A new initiative by SustainAbility, the United Nations Environment Programme and UN Global Compact to address challenges in global supply chain management.
Chains, webs and ties that bind
A great deal is expected of global businesses these days, especially when it comes to social and environmental responsibility.
For multinational corporations (MNCs), managing these expectations and addressing the issues that affect the business and society's interests is a full-time job.
For suppliers of MNCs, however - or even their suppliers' suppliers - it is even more complex. Suppliers sell to multiple customers, each with their own requirements, expectations and stakeholders' needs. Customers deal with many different suppliers - often numbering in the thousands - who may have vastly different levels of experience and readiness to meet the challenges.
The Unchaining Value research programme will assess the value chains and webs that link producers, suppliers, end-users and consumers around the world.
With globalisation, such value chains have dramatically increased in importance for business and governments as sources of wealth creation, knowledge and technology transfer, and innovation.
The Unchaining Value research programme will assess the value chains and webs that link producers, suppliers, end-users and consumers around the world.

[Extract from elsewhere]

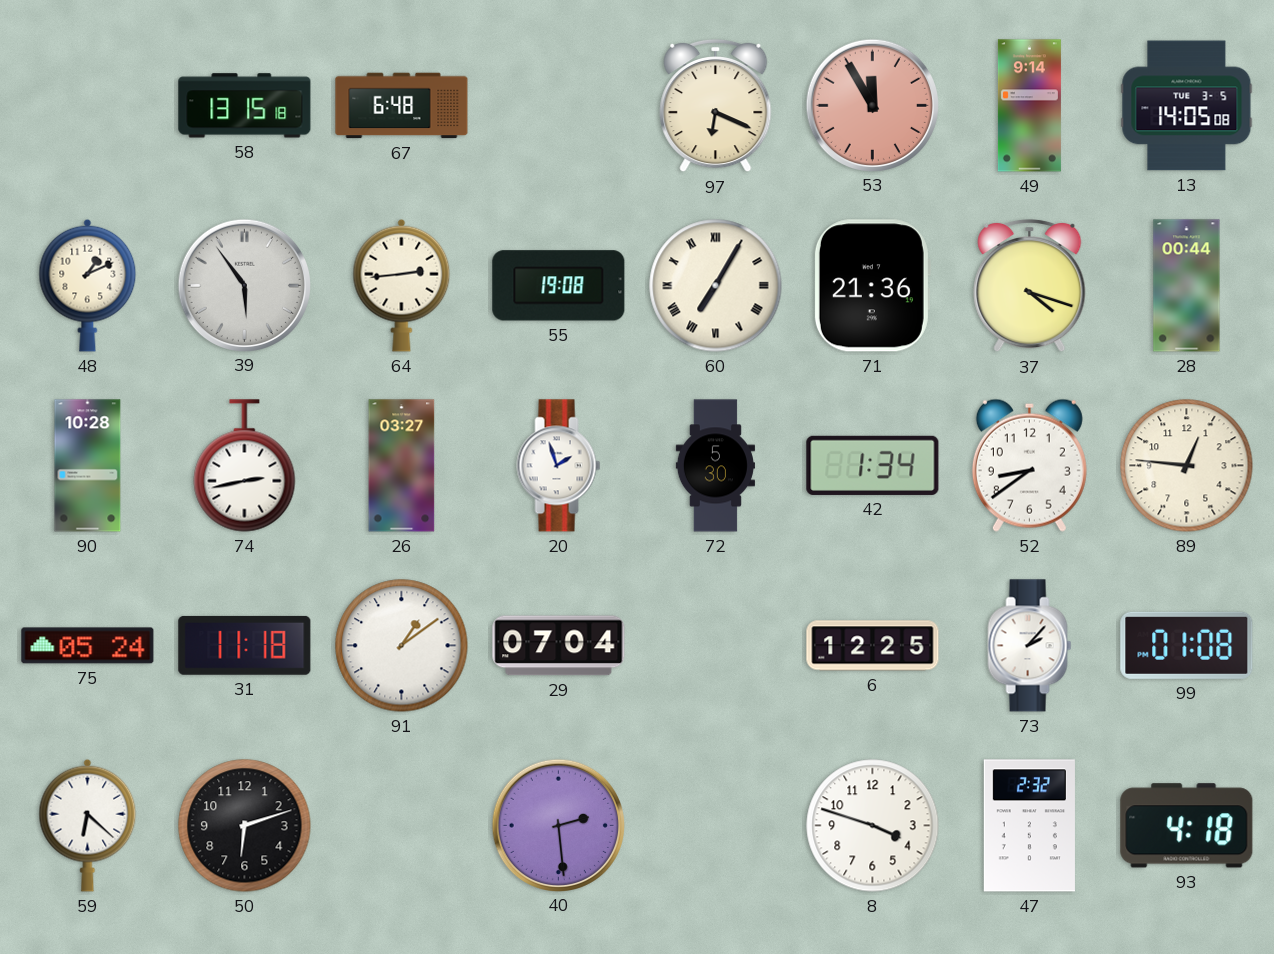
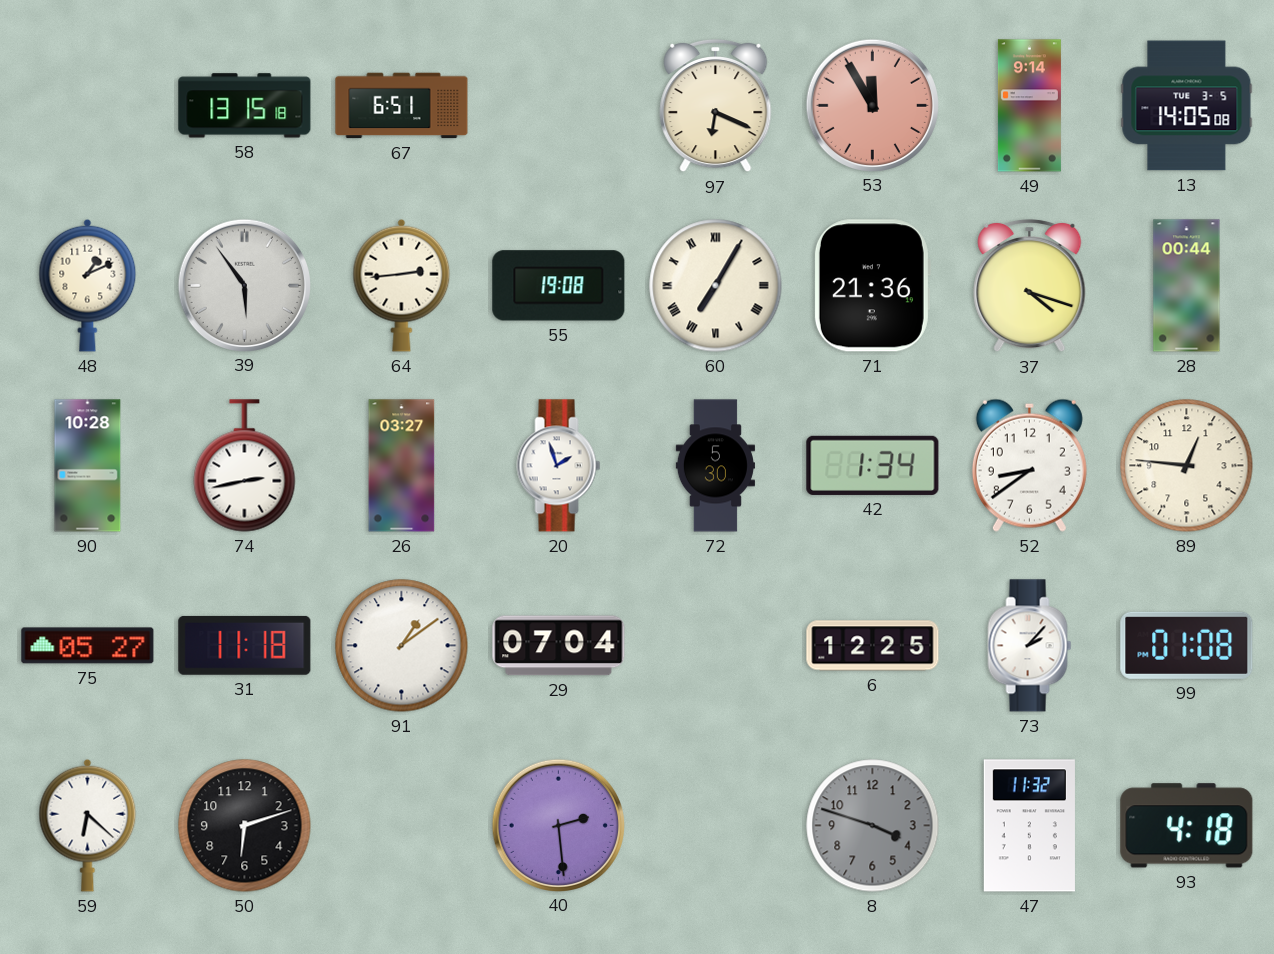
67: 6:48 -> 6:51
75: 05:24 -> 05:27
8 dial: white -> grey
47: 2:32 -> 11:32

- With globalisation, such value chains have dramatically increased in importance for business and governments as sources of wealth creation, knowledge and technology transfer, and innovation.
- At the same time, scrutiny of business has led to an expectation that corporate responsibility should extend to encouraging responsible practices at every step in a value chain - wherever it may be in the world.
- International standards are increasingly expected of suppliers in developing countries.
- The concept of ‘traceability' - the capacity to track products and their ingredients or components back to their original source - will soon enable unprecedented levels of transparency and associated expectations of accountability.
A multi-sector initiative to build capacity in the supply chain
This new initiative will bring together companies from different sectors in order to:
- Bring out emerging best practice in sustainable value chain management, including approaches to improve efficiency, traceability and collaboration among suppliers, manufacturers, distributors and retailers
- Identify innovative opportunities for partnering and capacity-building upstream and downstream along the value chain across developed and developing country borders.
The project aims to encourage companies to manage value chains using approaches that are:
- More inclusive: covering both upstream and downstream impacts;
- More integrated: addressing the interplay between different functions, such as R&D, manufacturing, marketing, sales and distribution as a whole; and
- More collaborative: through supplier and value chain networks, developing joint ventures and new business models along the extended enterprise (including ‘insourced' and ‘outsourced' partners).
Research programme
Unchaining Value aims to:
- Review and analyse the current corporate responsibility challenges in global supply chain management;
- Identify new models and approaches to build supplier capacity, including joint training and design for sustainability;
- Highlight emerging good practices in supply chain partnering between multinational corporations and their suppliers in emerging market economies; and
- Further develop the new multi-sector initiative to promote sustainable supply chain practices, displaying innovative approaches and capacity building.
In this initial phase, SustainAbility has been retained to review two critical sectors: Information and Communications Technology (ICT) and Food and Beverage. In this capacity, we have:
- Reviewed the nature of global supply chains in these two sectors.
- Evaluated the key risks and issues faced by companies in these supply chains.
- Interviewed companies, academics, NGOs and other experts on positive (and negative) experiences, lessons and recommendations going forward.